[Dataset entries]
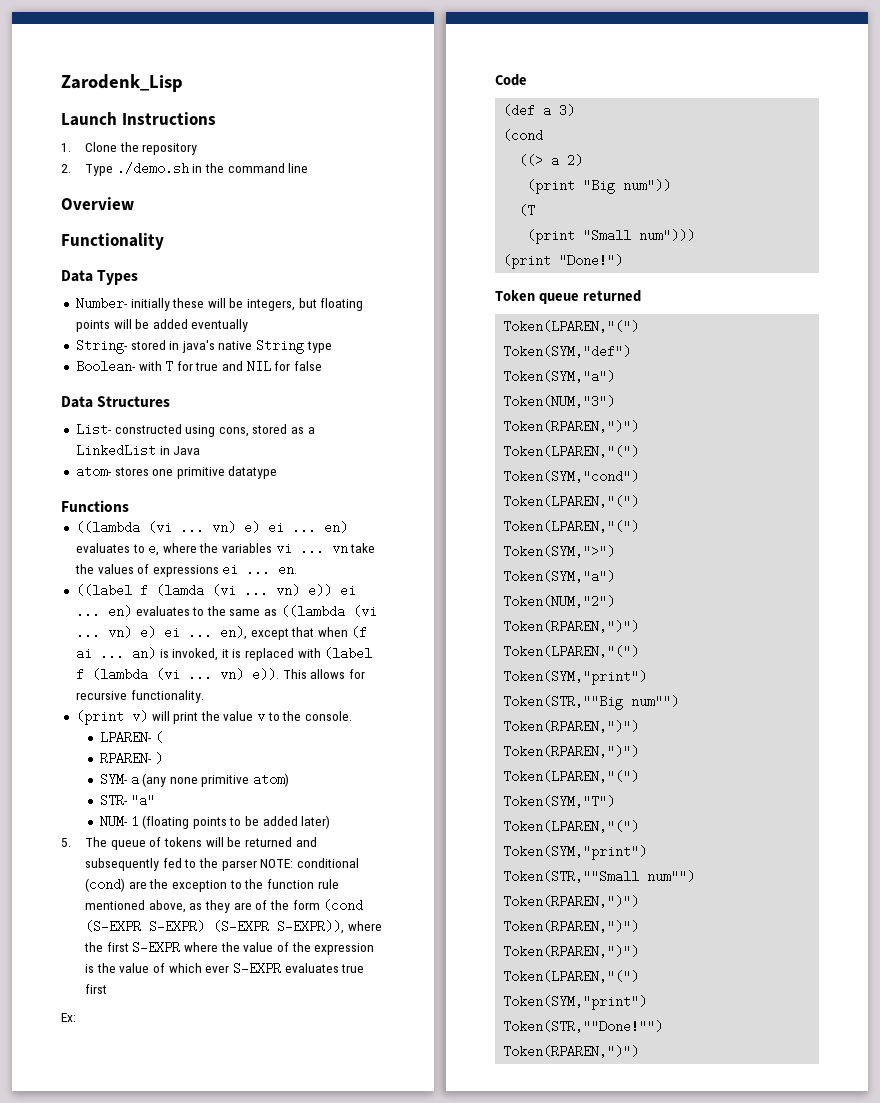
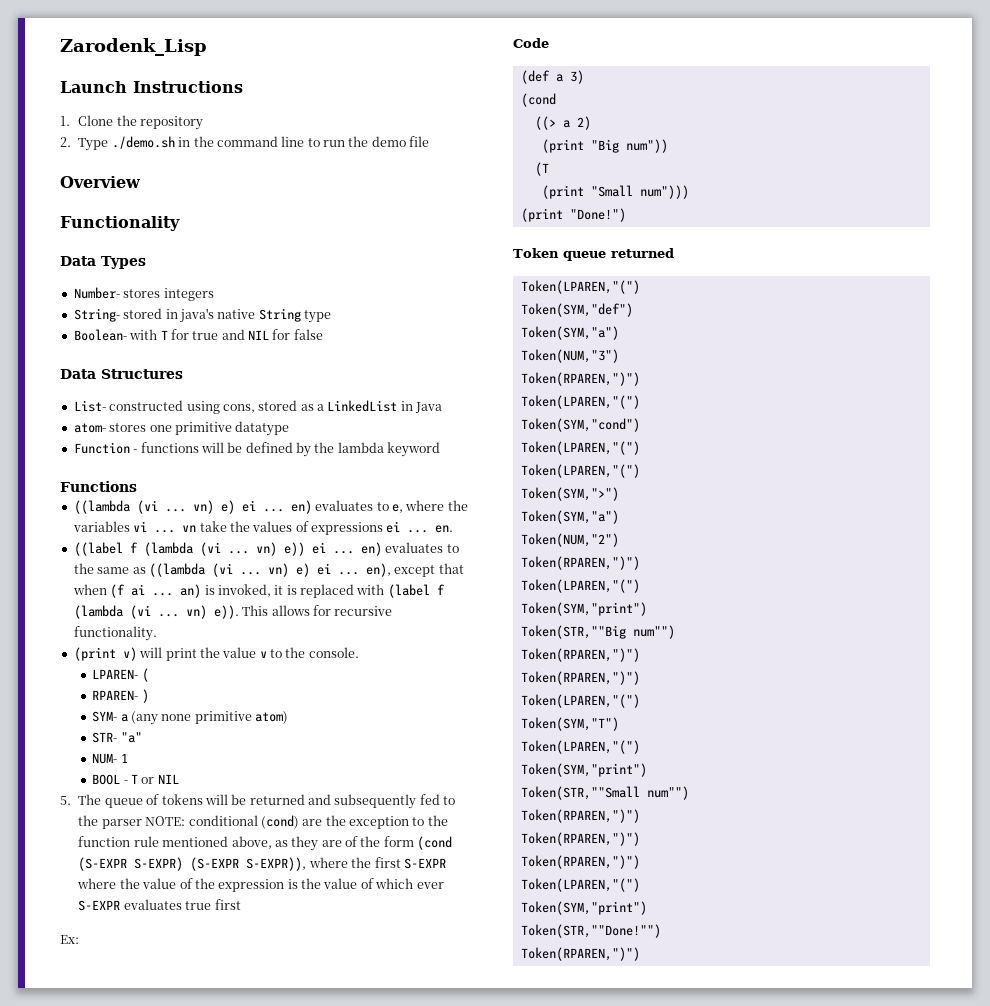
(309, 168) none -> [307,136,430,147] to run the demo file
[130,298,364,311] [75,319,249,332] initially these will be integers, but floating points will be added eventually -> [123,288,214,301] stores integers
(278, 472) none -> [73,442,441,457] // Function - functions will be defined by the lambda keyword
[155,584,204,597] (lamda -> [143,542,193,556] (lambda
[142,815,331,829] (floating points to be added later) -> [92,774,179,785] // BOOL - T or NIL

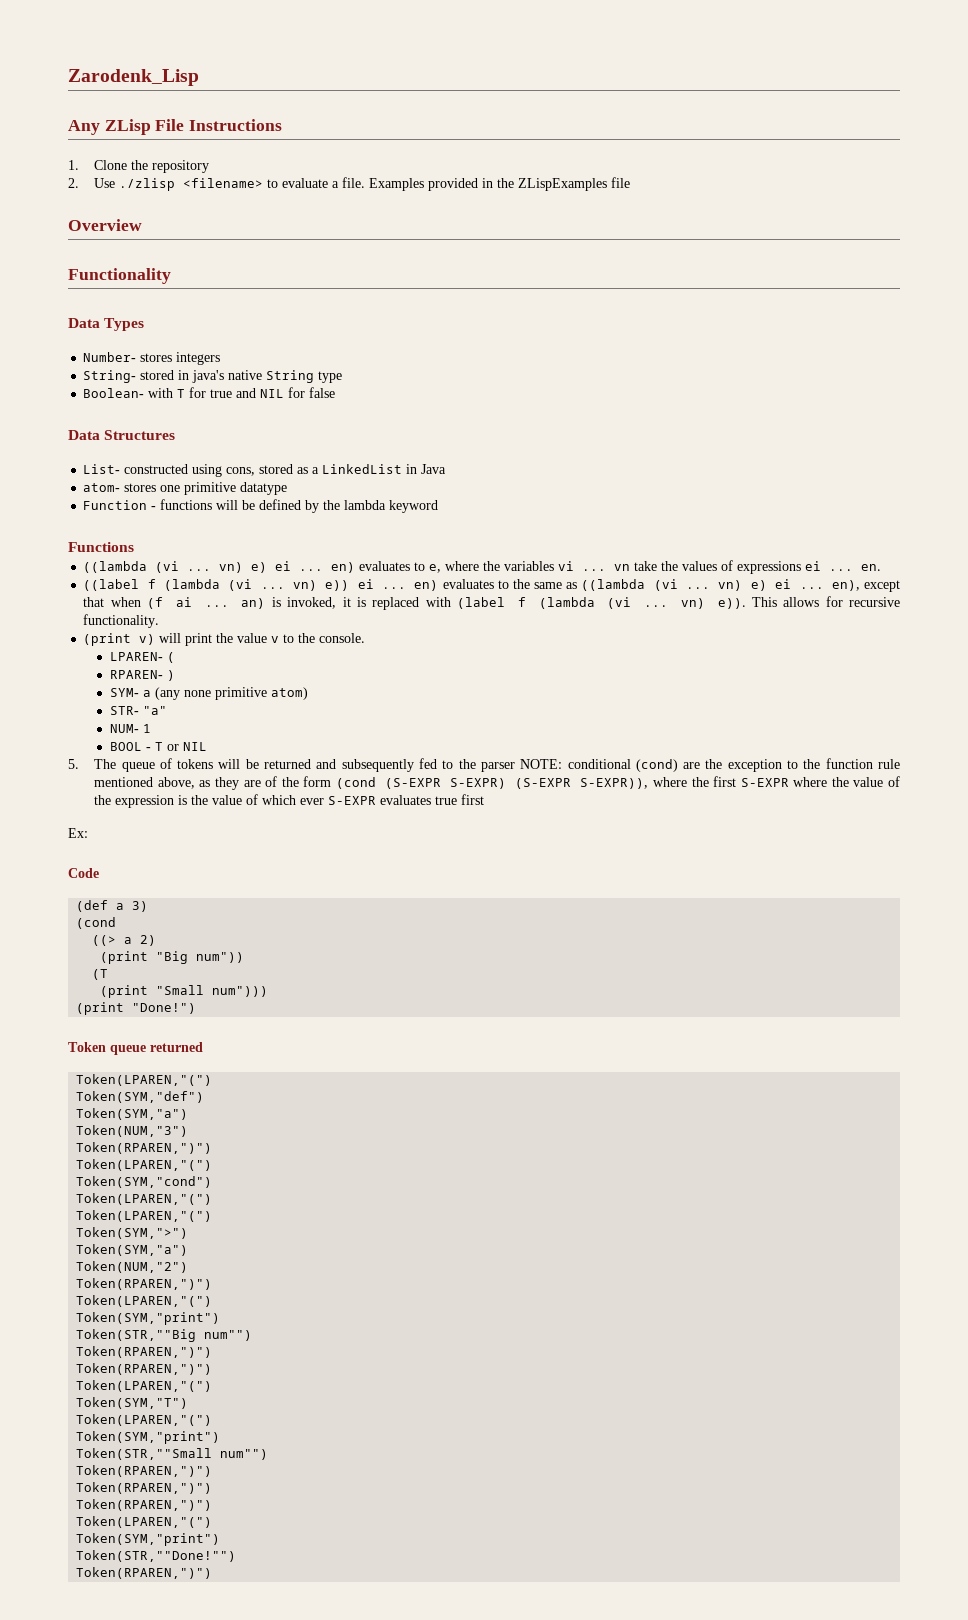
[60,81,127,93] Launch -> [68,119,185,135] Any ZLisp File
[78,136,406,151] Type ./demo.sh in the command line to run the demo -> [94,177,608,191] Use ./zlisp <filename> to evaluate a file. Examples provided in the ZLispExamples

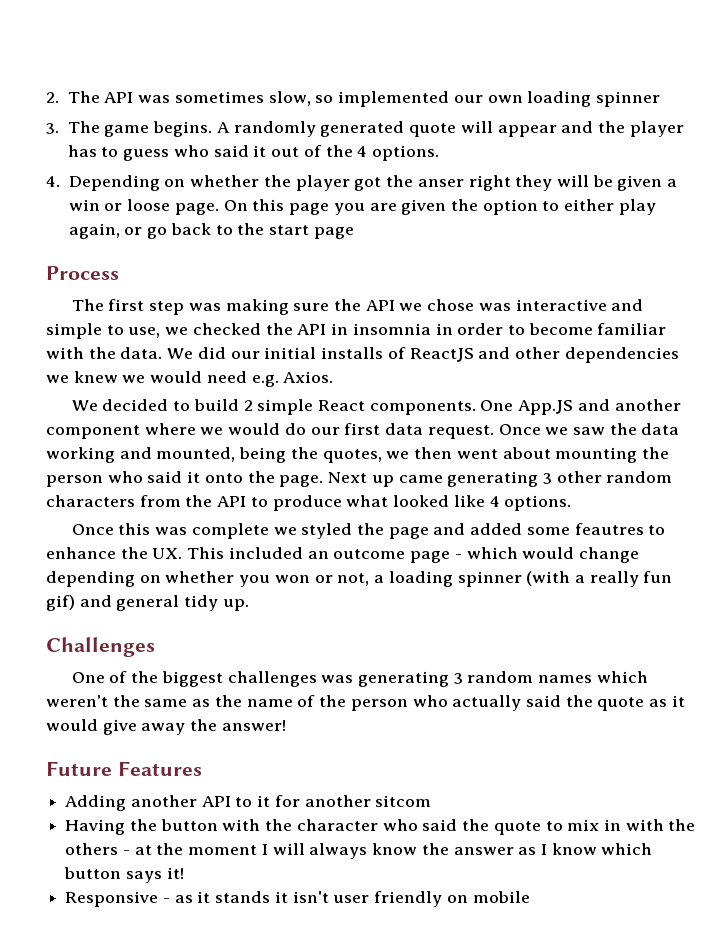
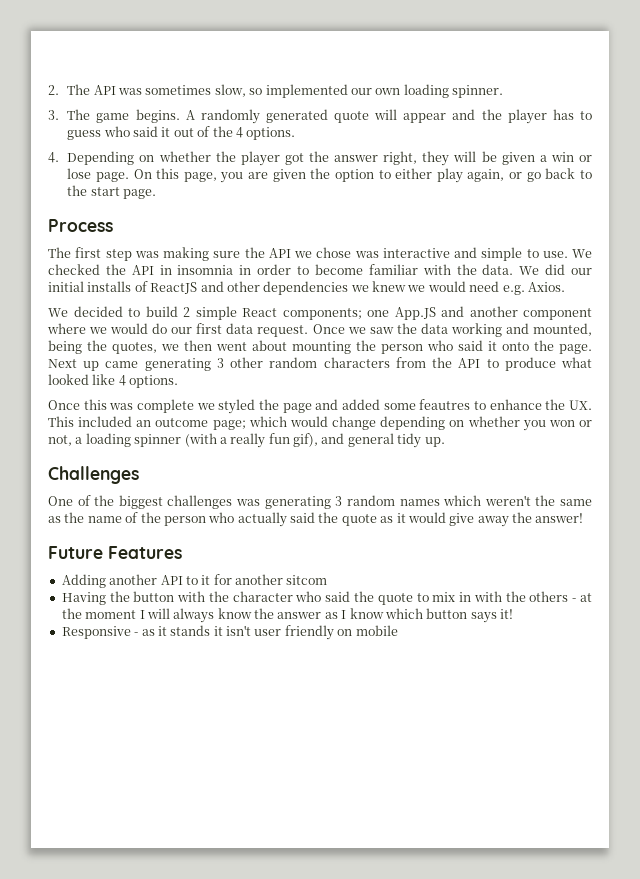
[596,91,661,107] spinner -> [452,85,504,98] spinner.
[417,175,511,191] anser right -> [334,151,418,165] answer right,
[127,199,171,211] loose -> [67,168,92,179] lose
[289,203,330,215] page -> [183,172,217,182] page,
[313,227,354,239] page -> [123,189,157,199] page.
[128,327,189,338] use, we -> [542,249,592,258] use. We
[369,400,514,415] components. One -> [282,308,389,320] components; one
[410,551,462,563] page - -> [212,420,246,430] page;
[46,595,75,611] gif) -> [293,433,318,447] gif),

■ **Problem**:
Type out the data above again exactly as written, minus the images.

■ **Answer box**:
(309, 168) none -> [307,136,430,147] to run the demo file
[130,298,364,311] [75,319,249,332] initially these will be integers, but floating points will be added eventually -> [123,288,214,301] stores integers
(278, 472) none -> [73,442,441,457] // Function - functions will be defined by the lambda keyword
[155,584,204,597] (lamda -> [143,542,193,556] (lambda
[142,815,331,829] (floating points to be added later) -> [92,774,179,785] // BOOL - T or NIL

[60,81,127,93] Launch -> [68,119,185,135] Any ZLisp File
[78,136,406,151] Type ./demo.sh in the command line to run the demo -> [94,177,608,191] Use ./zlisp <filename> to evaluate a file. Examples provided in the ZLispExamples

[596,91,661,107] spinner -> [452,85,504,98] spinner.
[417,175,511,191] anser right -> [334,151,418,165] answer right,
[127,199,171,211] loose -> [67,168,92,179] lose
[289,203,330,215] page -> [183,172,217,182] page,
[313,227,354,239] page -> [123,189,157,199] page.
[128,327,189,338] use, we -> [542,249,592,258] use. We
[369,400,514,415] components. One -> [282,308,389,320] components; one
[410,551,462,563] page - -> [212,420,246,430] page;
[46,595,75,611] gif) -> [293,433,318,447] gif),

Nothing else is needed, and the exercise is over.